Published on December 18, 2002

The fools of Chelm, that mythical village of schlemiels somewhere in Eastern Europe, have been visited and revisited by Jewish writers, who keep finding a metaphor in the town for the contemporary scene. This year, more or less for Chanukah, the fools of Chelm go to war. Aaron Davidman, Corey Fischer, and Eric Rhys Miller have written a clown-and-puppet show for children that has three bumbling, stone-broke idiots trying to scrape up the dough to fight "weapons of mass aggravation." An orphan called Menachem is assigned as "moonwatcher," someone who keeps track of the moon in order to let the village know when to celebrate its holidays, and one day the moon just vanishes.
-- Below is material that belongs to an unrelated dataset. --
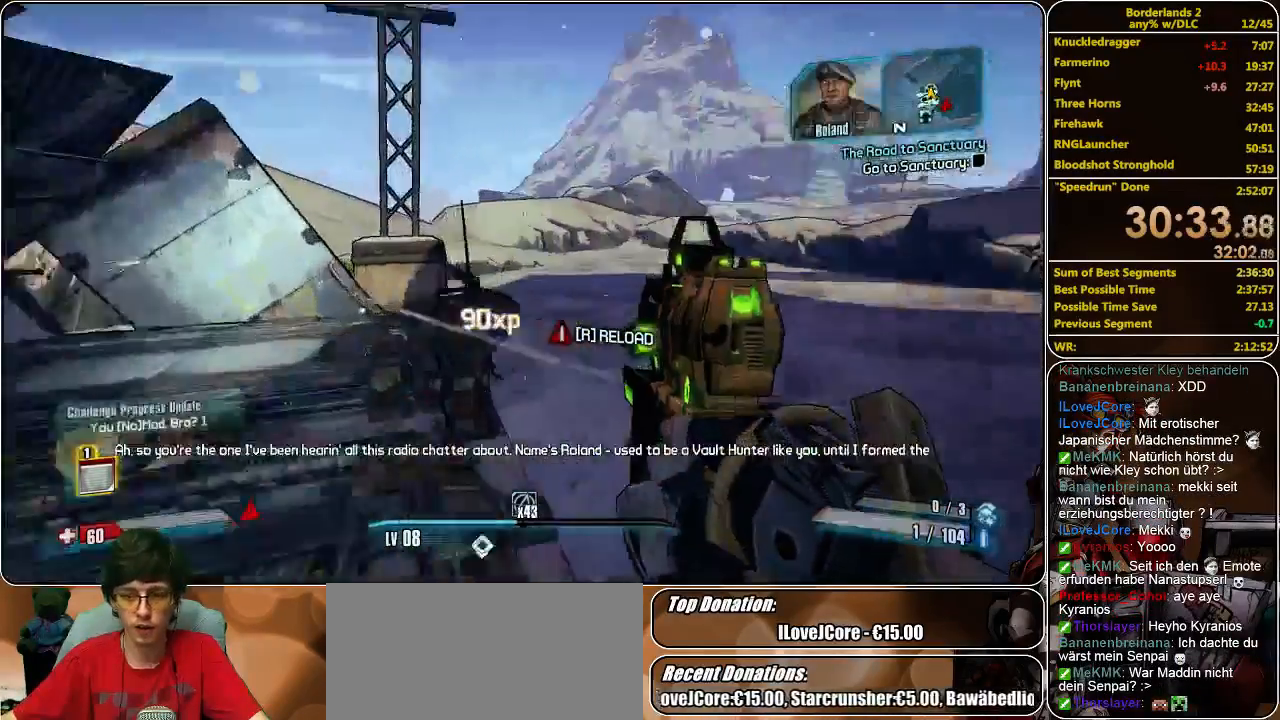
{"keys": ["a", "w"], "mouse": [], "events": []}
So the fools of Chelm rig up a phony one. The story drifts a little -- we never get back to that war -- but then the show is mainly for kids. Miller, along with Joan Mankin, Téana David, and Moshe Cohen (as Menachem), dance and clown to klezmer music written by Daniel Hoffman. The klezmer numbers are fun, but the play itself, especially in the scenes with puppets, is uninspired. One suspects that the writers have padded those scenes just to keep Annie Hallatt's (admittedly cool) puppets onstage a little longer. The humor sits uncomfortably between a Catskills variety show and Saturday morning cartoons, which sometimes confuses the children -- what are they supposed to do with jokes about the stock market? -- but they still seem to enjoy it, especially when Joan Mankin clambers into the audience and pretends to find golf balls and bagels behind a 5-year-old's ear.